Сказал, прочтя вот эту и нахмурившись

(Что у него – всегда глашатай рассужденья):

«Конечно, страхи наши, как и сны, -

Глупы, смешны и безобразны.

Но кто не знает ужаса льдяного –

Тому вовек не знать

Желаний терпких».

*

Однажды за столом по окропленью новорожденных святой водою сукиных детей, в развитье темы слепоты наш пастор брякнул про праде́да исцеленье чу́дное. Отец и дядя помрачнели. За разъяснениями я оборотился к маме. Она, как королевская невестка, дочь и внучка, передала мне ровным голосом отцов (времён болтливых младожёнства) рассказ о том, что года за́ два до кончины то буйствовал наш прадед, то молился.
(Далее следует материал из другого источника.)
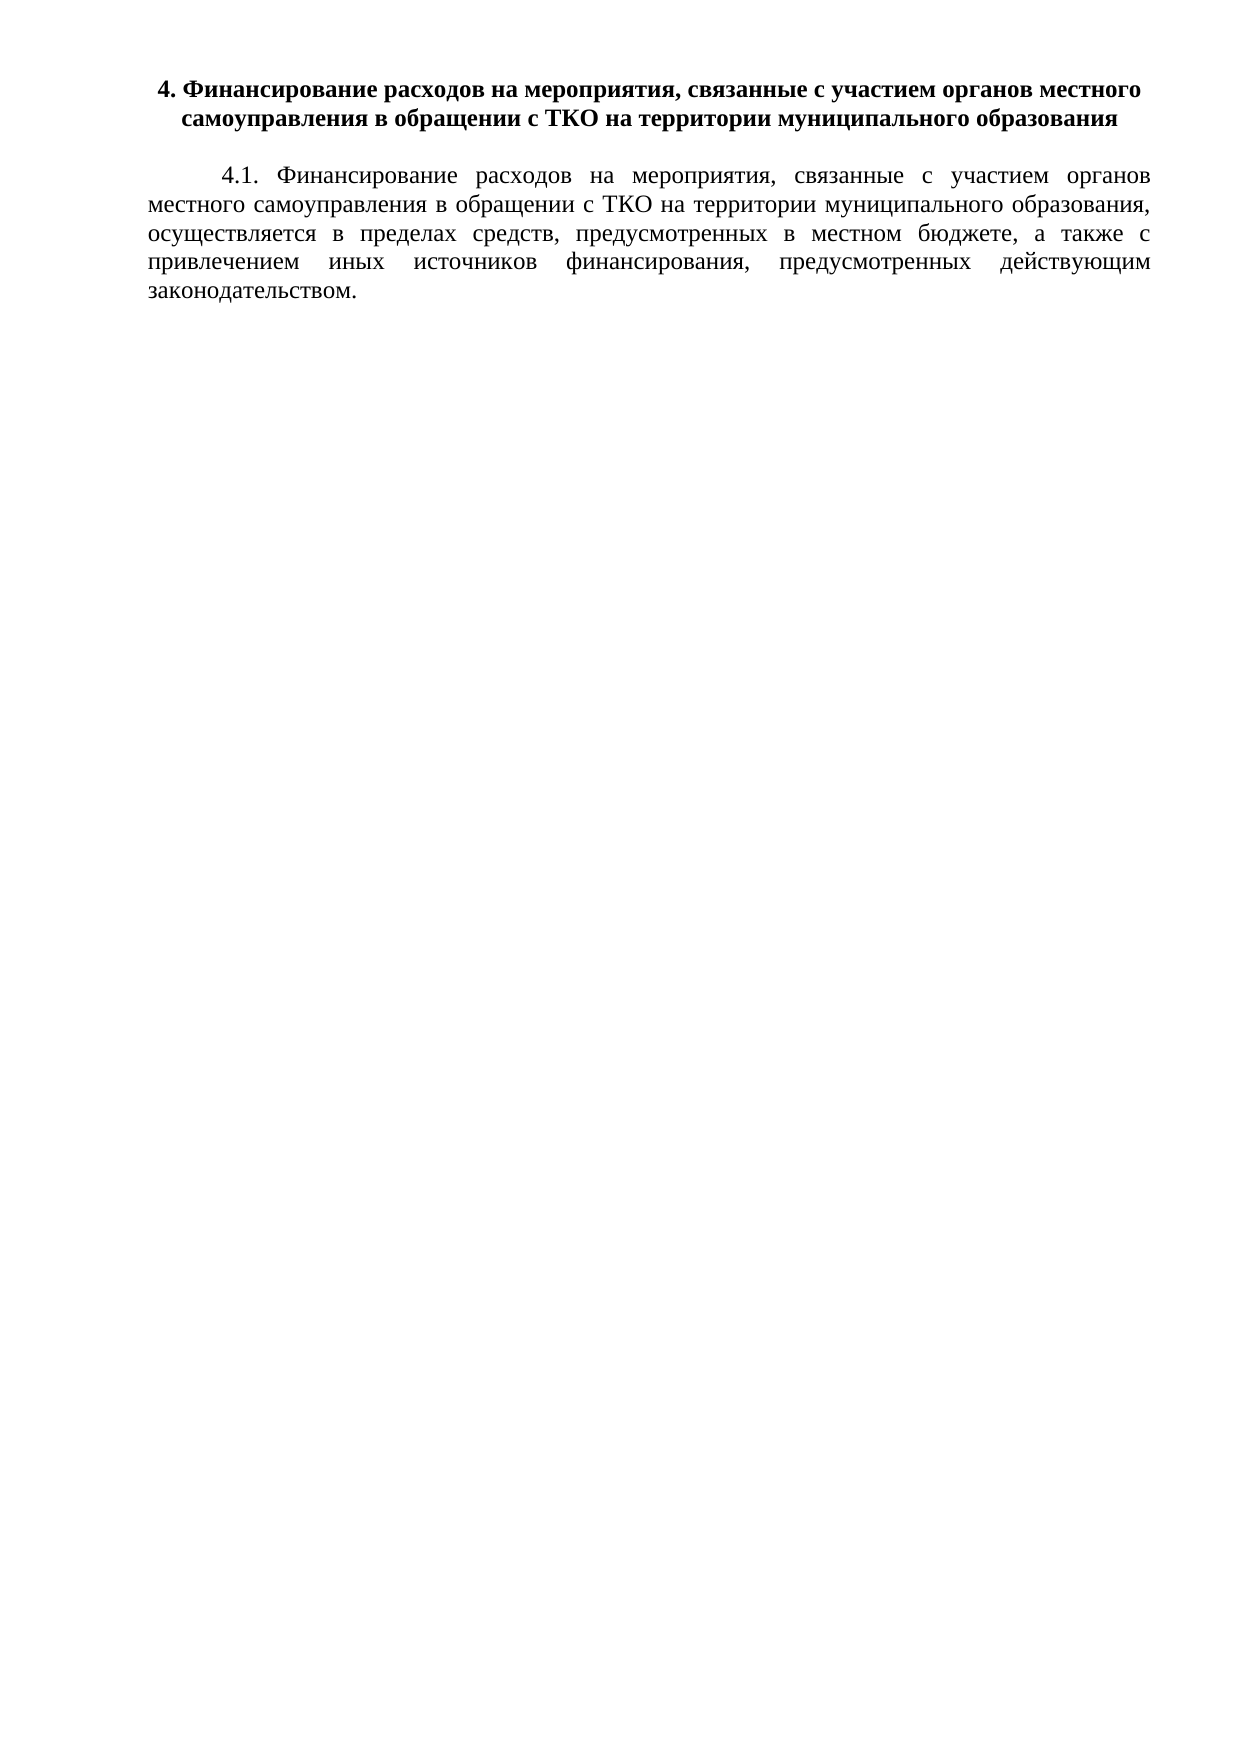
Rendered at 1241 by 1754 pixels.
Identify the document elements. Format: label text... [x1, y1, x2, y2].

text 4. Финансирование расходов на мероприятия, связанные с участием органов местного самоуправления в обращении с ТКО на территории муниципального образования [148, 74, 1152, 131]
text 4.1. Финансирование расходов на мероприятия, связанные с участием органов местного самоуправления в обращении с ТКО на территории муниципального образования, осуществляется в пределах средств, предусмотренных в местном бюджете, а также с привлечением иных источников финансирования, предусмотренных действующим законодательством. [148, 160, 1152, 304]
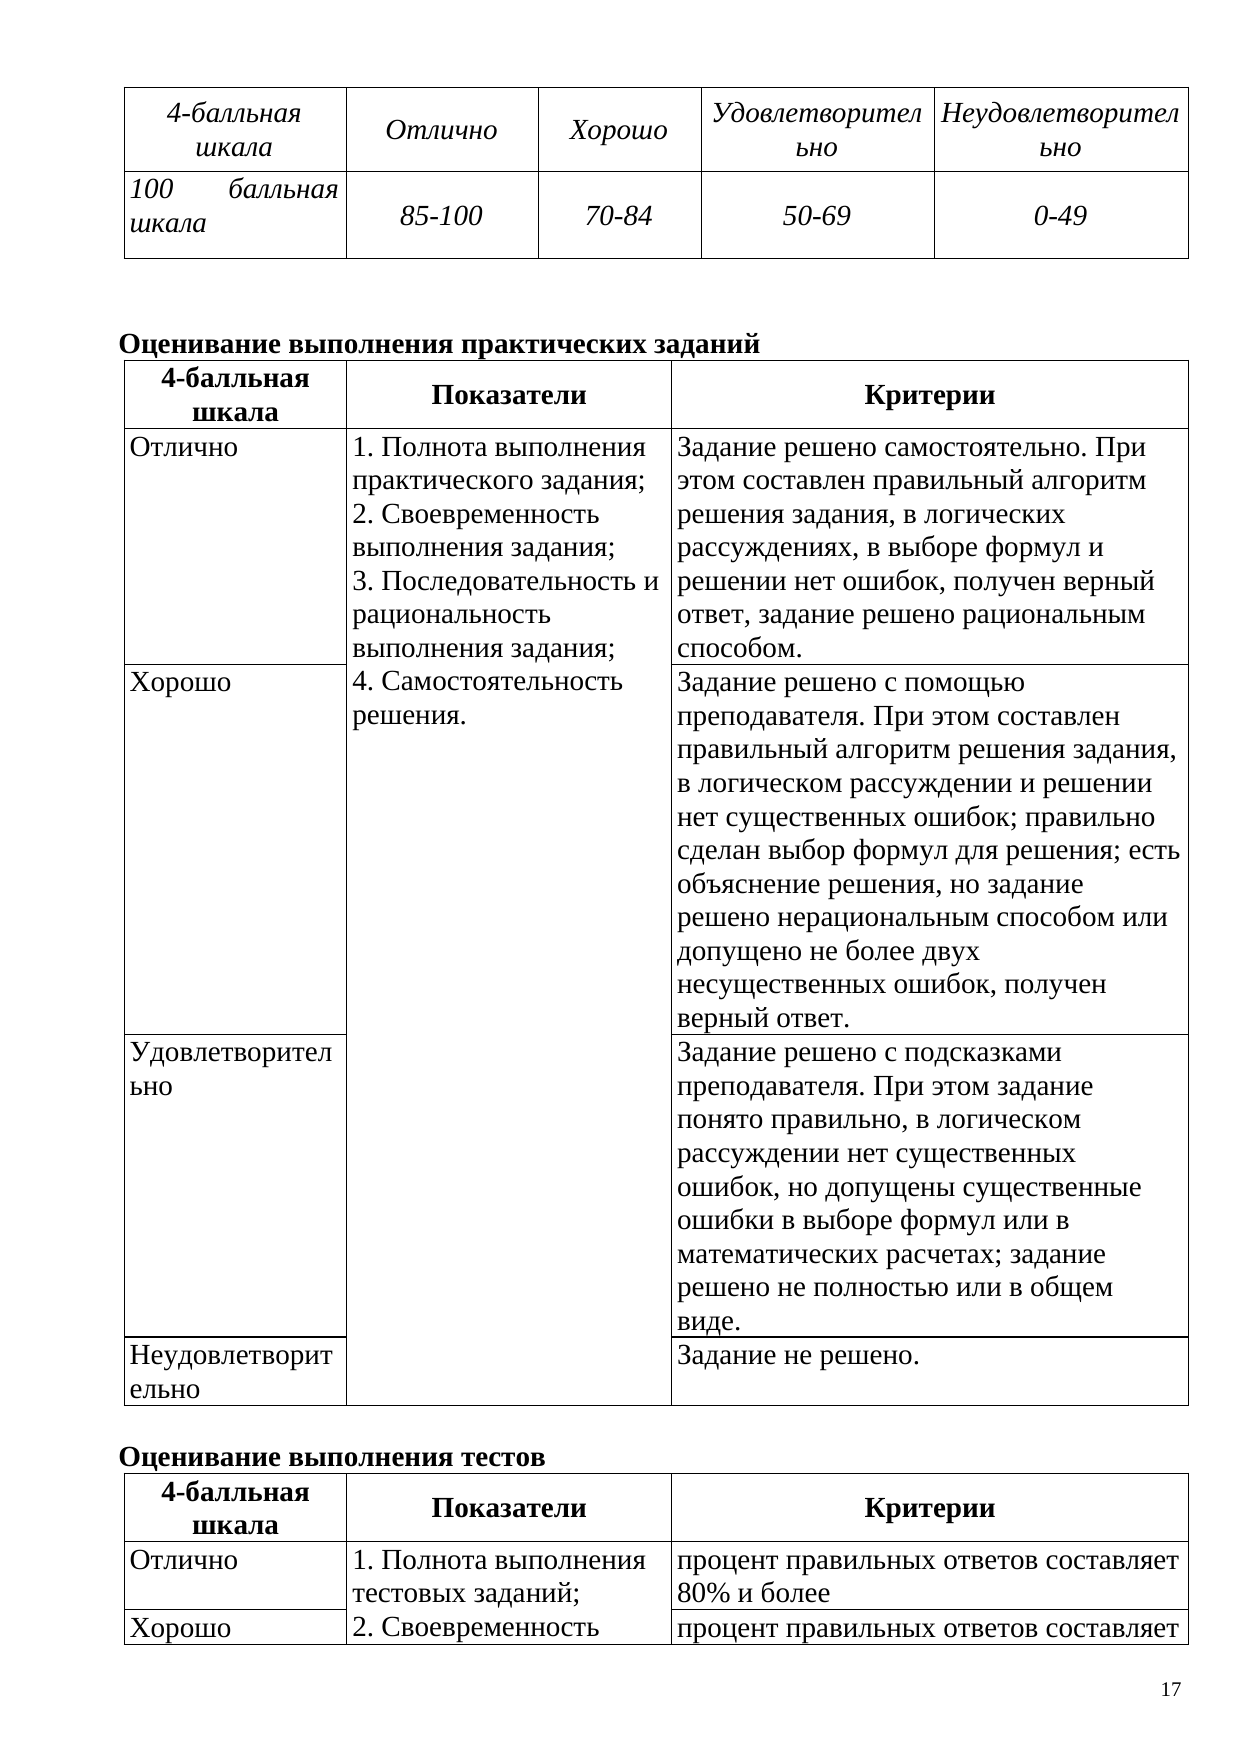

И строго он следил, чтобы «за утреней» весь двор стоял, тогда разбитый на две клики: родня отцовой матери, обсевшая зятька и с ним не пропускавшая ни одного молебна и весельчаки младые – братья́ и свойственники молодой второй жены. Но вдруг – ослеп наш государь. Созвав весь двор, он голосом, ор ратников и рёв волны перекрывавшим, провозгласил решенье передать дела короны сыну и учредить ему в поддержку под своим началом совет достойнейших, двенадцать выбрав царедворцев в круге ближнем из двух враждующих котри́й. Как осы в августе вдруг обезумели все, всё зазудело, зажужжало. И только дед спокоен был, поднявши руку. И прадед, знавший сына, хотя не видя той руки подъятой, продолжал: что скажешь, сын? – Пусть твой совет пока начнёт работу, но мне позволь отправиться с женой к Сантьяго Компостельскому, чтоб умолить его о возвращении орлиной зоркости тебе. И две недели сборы продолжались (жена – служанок нерадивых била, муж – поклоны), а прадед в спальне консультации про свой совет мудрейших вёл. Днём принимал доклады, по ночам доносы и допросы, а на заре по стоку выгребному спускали в море трупы: сначала цезарей с помпеями, потом антониев с их клеопатрами. А в завершение реформ процессом осчастливил двух шуринов сынка (двух вкрадчивых Октавианов), сидевших в тёмных уголках на первом том собраньи. Они заранее во всём покаялись, опережая слуг на дыбе показанья. На что был дан ответ судьёй, ослепшим, как Фемида (что был для простоты и обвинителем, и адвокатом): последними прихлопнешь ты всегда не только самых тихих, но и самых юрких, самых злых из сонма мух. А сын в своей часовенке уединенной молился за отца и за родню. И вот оно, свершилось чудо: как покатилась голова последнего невесткиного братца – прозрел мой прадед к радости от неожиданности обезумевшей толпы. А дядя и отец, оставшиеся так нежданно без родни, тогда и подружились, на зорьке ясной тех времён, что веком золотым считаются в истории короны нашей – правленья мудрого и справедливого царя.